Problem requirements:
Swap "keypoints" for "landmarks" in the material from its start through the line containing "left shoulder: (252, 177, -9)", leaving everything else unchanged. Give only that stretch, without the pictures.

[[ The data open ]]

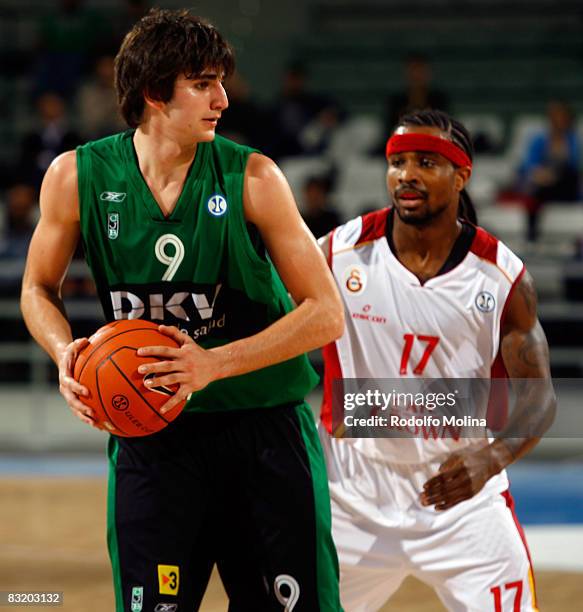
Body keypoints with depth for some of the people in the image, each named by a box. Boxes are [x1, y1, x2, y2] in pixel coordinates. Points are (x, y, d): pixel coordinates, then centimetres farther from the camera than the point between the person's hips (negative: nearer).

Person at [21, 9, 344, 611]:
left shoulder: (252, 177, -9)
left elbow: (325, 313, -8)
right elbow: (39, 290, 13)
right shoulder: (77, 177, -4)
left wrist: (215, 364, -19)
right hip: (148, 430, 0)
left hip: (265, 425, 0)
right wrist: (65, 352, -9)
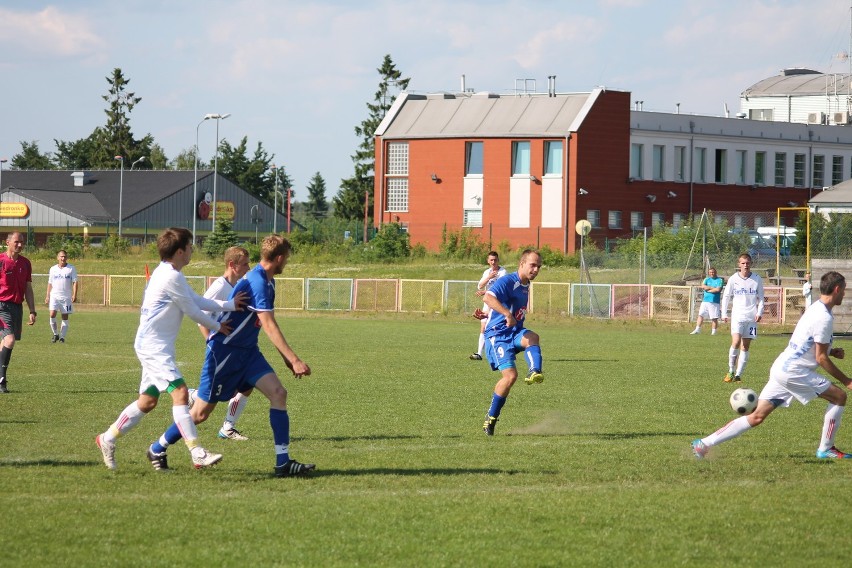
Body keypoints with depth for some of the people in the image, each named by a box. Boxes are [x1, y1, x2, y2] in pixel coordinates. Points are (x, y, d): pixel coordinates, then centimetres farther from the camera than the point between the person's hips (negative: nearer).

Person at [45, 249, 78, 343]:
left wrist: (74, 295, -12)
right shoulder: (53, 269, 10)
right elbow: (50, 283, 15)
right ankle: (55, 334, 0)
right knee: (52, 315, -15)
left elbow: (74, 282, -1)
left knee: (65, 317, 0)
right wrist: (47, 296, 10)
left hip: (66, 297, -1)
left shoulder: (71, 268, 3)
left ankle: (62, 337, 6)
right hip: (54, 296, 1)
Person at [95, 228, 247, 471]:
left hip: (153, 346, 11)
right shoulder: (171, 277, -18)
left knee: (148, 401, 15)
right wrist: (217, 327, 4)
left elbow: (196, 300, 16)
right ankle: (197, 454, -23)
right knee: (179, 391, -17)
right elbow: (192, 311, -11)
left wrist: (230, 304, 10)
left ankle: (108, 439, 26)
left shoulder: (168, 273, 14)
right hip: (154, 347, -11)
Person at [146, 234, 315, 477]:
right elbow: (269, 327, -28)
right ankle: (158, 449, 20)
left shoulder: (267, 281, 8)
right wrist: (294, 360, -29)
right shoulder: (257, 282, -23)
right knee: (201, 412, -1)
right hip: (225, 351, -9)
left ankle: (283, 462, -10)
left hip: (247, 351, 9)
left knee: (278, 393, -9)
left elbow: (269, 326, 19)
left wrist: (286, 358, 18)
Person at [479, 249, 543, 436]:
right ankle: (491, 418, -4)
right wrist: (507, 314, -43)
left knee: (532, 337, -28)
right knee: (510, 375, -17)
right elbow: (488, 297, -33)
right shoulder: (507, 281, -13)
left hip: (514, 333, 7)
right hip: (497, 334, -7)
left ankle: (535, 372, -47)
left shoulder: (525, 286, 15)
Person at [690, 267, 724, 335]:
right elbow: (703, 286, -2)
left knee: (714, 318, -4)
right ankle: (697, 330, 1)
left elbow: (718, 289, -11)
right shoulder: (706, 279, 15)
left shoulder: (720, 280, 3)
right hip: (705, 301, 4)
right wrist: (713, 288, -7)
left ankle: (713, 332, 1)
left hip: (714, 302, -4)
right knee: (700, 315, -2)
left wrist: (708, 290, -4)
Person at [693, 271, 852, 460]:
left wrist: (830, 351, 16)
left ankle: (704, 444, 1)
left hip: (781, 367, 9)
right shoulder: (824, 318, -15)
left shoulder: (814, 309, 16)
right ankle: (825, 449, 7)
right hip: (793, 371, -9)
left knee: (757, 417, 5)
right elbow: (821, 358, -14)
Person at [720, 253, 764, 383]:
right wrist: (724, 313, 4)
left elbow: (760, 298, 10)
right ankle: (731, 371, -5)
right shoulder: (733, 279, 2)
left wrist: (759, 313, -4)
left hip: (751, 317, 1)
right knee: (736, 342, -18)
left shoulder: (757, 279, 4)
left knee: (745, 346, 1)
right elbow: (726, 296, 10)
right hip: (737, 315, -1)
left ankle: (738, 374, 5)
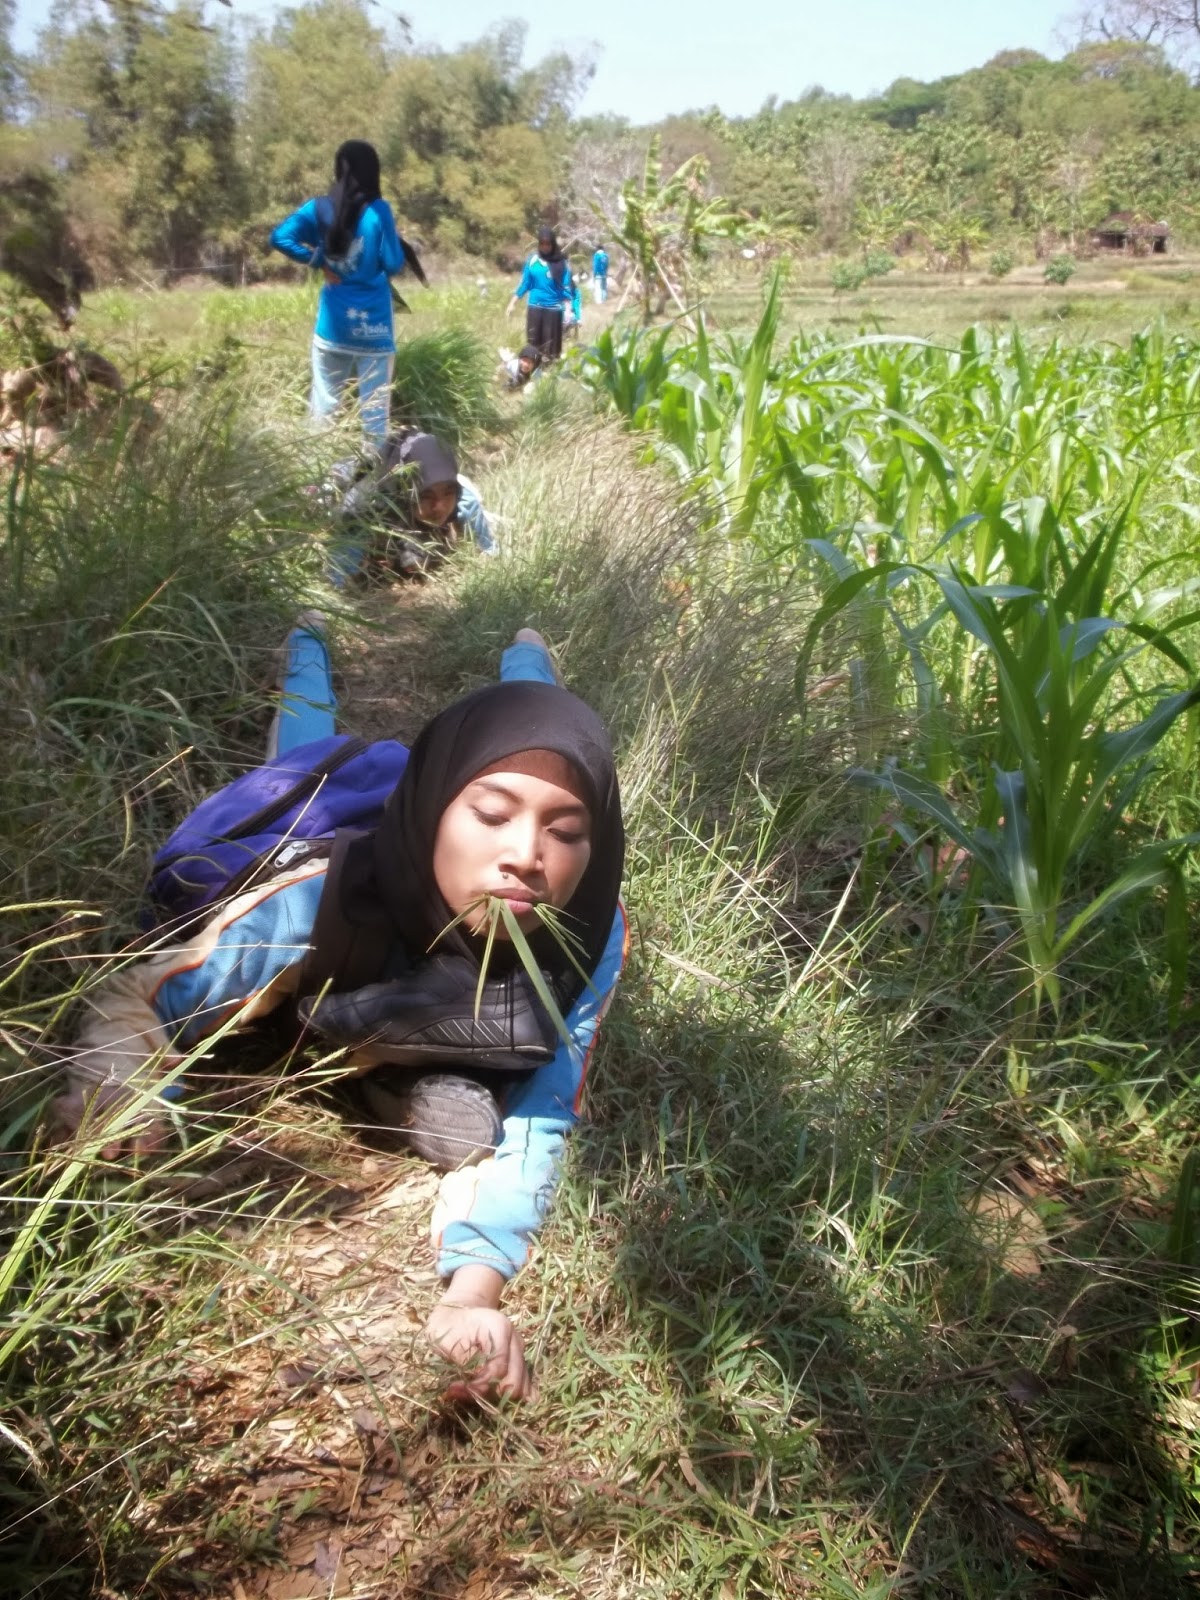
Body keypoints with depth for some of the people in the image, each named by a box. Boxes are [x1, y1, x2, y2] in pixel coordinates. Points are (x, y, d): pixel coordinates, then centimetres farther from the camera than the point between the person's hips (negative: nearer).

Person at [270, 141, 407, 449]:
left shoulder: (320, 209, 2)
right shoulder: (379, 211, -8)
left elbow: (280, 237, -5)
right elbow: (394, 266, -7)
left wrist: (319, 262, 2)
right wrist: (398, 246, 13)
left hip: (334, 321, 3)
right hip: (373, 323, -3)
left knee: (324, 400, 10)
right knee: (375, 402, 3)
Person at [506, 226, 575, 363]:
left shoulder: (562, 263, -4)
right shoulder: (532, 261, 1)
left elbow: (567, 287, -4)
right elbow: (525, 283, 8)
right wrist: (513, 303, 5)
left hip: (553, 308, -2)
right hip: (535, 307, 2)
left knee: (550, 344, 1)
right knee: (533, 342, 5)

[[ The data closed ]]

Result for this exercise:
Body landmarks with depth for some of the people in the image, each named by a box. Boxes are [x1, y1, x2, y2] in pixel coordinates. Points are (x, y, d): pixel coordinates, then centimetres farther from the camera than the point between the person's hips (negative: nearer).

Person at [21, 9, 344, 611]:
left shoulder: (252, 177, -9)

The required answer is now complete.